— REQUIRED TASKS —
1 - In two sentences, sum up the pgloader.pl manual page that comes before the records.
2 - According to the pgloader.pl manual page before the records, what port number is used if none is given?
3 - Carry on the pgloader.pl manual page, placed ahead of the records, from its last line.

— EXCERPT —
• • •
NAME
pgloader.pl - loads data to Postgres tables
SYNOPSIS
pgloader.pl -siTV person
pgloader.pl --help
DESCRIPTION
*pgloader.pl* loads tables to a Postgres database. It is similar to the
pgloader(1) python program, written by other authors. Data are read from
the file specified in the configuration file (defaults to pgloader.dat).
This version of pgloader exhibits the -i option which (when activated)
drops all table indexes and recreates them again after COPY. In case of
errors, everything rolls back to the initial state. This version also
allows the libpq 'service' database connection method.
The configuration file and command options are almost identical to the
python pythod pgloader(1) and is meant to be a drop-in replacement.
Configuration entries are ignored for unimplemented features. The core
functionality and many usefull features are already implemented; read
further to find what is currently available.
OPTIONS
-q quiet mode (same as loglevel=1)
-v verbose mode (same as loglevel=3)
-d debug mode (same as loglevel=4)
-l, --loglevel set loglevel 1 to 4 . Defaults to 2
-c, --config configuration file; defaults to "pgloader.conf"
-g, --generate generate a sample configuration file
-i, --indexes disable indexes during COPY
-n, --dry_run dry_run
-s, --summary show summary
-D, --disable_triggers disable triggers during loading
-T, --truncate truncate table before loading
-V, --vacuum vacuum analyze table after loading
-C, --count number of lines to process
--version show version and exit
-F, --from process from this line number
CONFIGURATION FILE
The configuration file (default is pgloader.conf), follows the ini
configuration format, and is divided into these sections:
[pgslq]
This section is the only mandatory section, and defines how to
access the database.
base [required] name of the database
host [optional] hostname to connect. Default is 'localhost'
port [optional] port number. Default is 5432
user [optional] name of login user. Default is epid of user
pass optional] user password. Not needed with libpq defaults.
pgsysconfdir [optional] dir for PGSYSCONFDIR
service mandatory only when pgsysconfdir ( or the enviromental
variable PGSYSCONFDIR ) is defined .
• • •
— EXTRACTED DATA —
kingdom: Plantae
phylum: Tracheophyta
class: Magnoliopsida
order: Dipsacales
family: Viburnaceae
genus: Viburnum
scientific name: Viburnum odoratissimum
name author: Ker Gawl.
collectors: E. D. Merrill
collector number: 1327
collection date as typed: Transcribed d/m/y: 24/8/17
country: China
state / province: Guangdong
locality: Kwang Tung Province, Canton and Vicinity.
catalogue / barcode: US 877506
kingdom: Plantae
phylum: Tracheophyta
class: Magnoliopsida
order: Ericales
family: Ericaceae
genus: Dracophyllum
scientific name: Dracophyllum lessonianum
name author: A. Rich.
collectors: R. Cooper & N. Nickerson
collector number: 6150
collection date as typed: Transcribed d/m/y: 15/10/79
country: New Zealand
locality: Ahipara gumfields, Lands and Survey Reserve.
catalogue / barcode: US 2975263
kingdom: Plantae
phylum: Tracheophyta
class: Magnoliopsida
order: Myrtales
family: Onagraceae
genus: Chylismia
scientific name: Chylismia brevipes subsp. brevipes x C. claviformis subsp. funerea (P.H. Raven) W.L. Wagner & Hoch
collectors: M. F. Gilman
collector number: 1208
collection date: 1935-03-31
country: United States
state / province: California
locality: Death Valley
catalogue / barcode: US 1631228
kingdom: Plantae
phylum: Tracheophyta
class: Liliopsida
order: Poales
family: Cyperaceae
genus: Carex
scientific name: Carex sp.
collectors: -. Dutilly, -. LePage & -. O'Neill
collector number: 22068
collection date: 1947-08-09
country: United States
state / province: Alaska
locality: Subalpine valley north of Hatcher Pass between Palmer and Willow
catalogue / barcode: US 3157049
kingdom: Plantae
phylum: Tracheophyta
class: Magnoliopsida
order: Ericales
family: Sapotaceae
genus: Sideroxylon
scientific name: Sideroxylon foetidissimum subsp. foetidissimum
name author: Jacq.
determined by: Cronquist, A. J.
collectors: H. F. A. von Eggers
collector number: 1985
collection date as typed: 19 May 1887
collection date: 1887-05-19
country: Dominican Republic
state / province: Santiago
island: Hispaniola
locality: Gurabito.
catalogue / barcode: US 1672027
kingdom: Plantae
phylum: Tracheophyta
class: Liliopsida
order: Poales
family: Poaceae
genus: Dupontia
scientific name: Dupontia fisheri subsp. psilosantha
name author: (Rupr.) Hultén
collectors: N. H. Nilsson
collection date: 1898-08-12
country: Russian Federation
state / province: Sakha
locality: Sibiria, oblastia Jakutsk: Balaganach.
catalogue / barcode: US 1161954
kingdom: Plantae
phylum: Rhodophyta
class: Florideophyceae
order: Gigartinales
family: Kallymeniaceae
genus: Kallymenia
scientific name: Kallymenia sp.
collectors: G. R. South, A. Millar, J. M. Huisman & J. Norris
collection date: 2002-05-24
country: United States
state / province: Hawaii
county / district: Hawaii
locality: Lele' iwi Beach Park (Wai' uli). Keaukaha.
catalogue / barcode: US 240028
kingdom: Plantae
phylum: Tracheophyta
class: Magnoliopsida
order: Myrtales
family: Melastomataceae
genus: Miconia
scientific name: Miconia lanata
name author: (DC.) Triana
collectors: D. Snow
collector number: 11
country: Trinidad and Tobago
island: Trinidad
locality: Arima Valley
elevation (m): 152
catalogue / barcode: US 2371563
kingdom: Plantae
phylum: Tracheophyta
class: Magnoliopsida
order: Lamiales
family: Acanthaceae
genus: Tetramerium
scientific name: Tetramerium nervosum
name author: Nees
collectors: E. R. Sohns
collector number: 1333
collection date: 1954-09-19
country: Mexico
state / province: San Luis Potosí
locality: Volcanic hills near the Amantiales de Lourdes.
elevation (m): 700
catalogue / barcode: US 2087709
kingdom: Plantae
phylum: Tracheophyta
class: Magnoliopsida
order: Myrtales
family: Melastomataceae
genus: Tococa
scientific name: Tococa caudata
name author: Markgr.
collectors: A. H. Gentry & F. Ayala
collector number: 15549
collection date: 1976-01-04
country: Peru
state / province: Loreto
• • •
— RESULTS FOR THE EXERCISE —
1 - pgloader.pl loads tables into a Postgres database and is meant to be a drop-in replacement for the Python pgloader program, with almost identical command options and configuration file. It can drop and rebuild table indexes around COPY, rolling everything back if errors occur, and its ini-format configuration file has one mandatory section that defines how to access the database.

2 - 5432

3 -
[template1]
This section defines templates. In this case, the name was arbitrary
chosen as template1. The purpose of templates is to hold default
values for other table sections (defined bellow). You may define an
unlimited number of template sections. The only mandatory entry for
this section is 'template':
template when defined, the template as enabled; leave it blank
to disable it.
[person]
This is the table section. The name person was arbitrary chosen,
you can define an unlimited number of table sections. If the name of
a table section appears on the command line (when invoking
pgloader.pl) the corresponding table section defines how to load
this table. Try to keep the name of the section the same as the name
of the table. In a table section you can define the following
parameters:
table [ MANDATORY ] Tablename or schema.tablename .
Defaults to section name.
filename [ OPTIONAL ] Filename with data for the table
If missing, or set to 'STDIN', input data should
arrive from standard input.
use_template [ OPTIONAL ] Template to use for default values.
field_sep Delimiter that separates fields. The default for
text formats is TAB, and for csv formats is ','
format [ OPTIONAL ] Must be either 'text' or 'csv' (without
the quotes). Default is text.
copy [ OPTIONAL ] Names of columns found in data file.
The names must match those in the database table.
Defauls to * . If you don't wish to list the names
in there proper order, you must append a number next
to their name; useful when the data file contains data
data in different order.
Example: copy = age, last, first
copy = first:3, age:1, last:2
copy_columns [ OPTIONAL ] Names of columns to use for COPY.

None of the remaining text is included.